Output the data in full and exactly as presented.

> **MATERIAL SUPPLIED**:
▼▼▼

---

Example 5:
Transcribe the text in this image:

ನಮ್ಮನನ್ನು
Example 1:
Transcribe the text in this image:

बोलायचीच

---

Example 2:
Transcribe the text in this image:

▲▲▲

> **OUTPUT BELOW**:
---

Example 5:
Transcribe the text in this image:

ನಮ್ಮನನ್ನು
Example 1:
Transcribe the text in this image:

बोलायचीच

---

Example 2:
Transcribe the text in this image:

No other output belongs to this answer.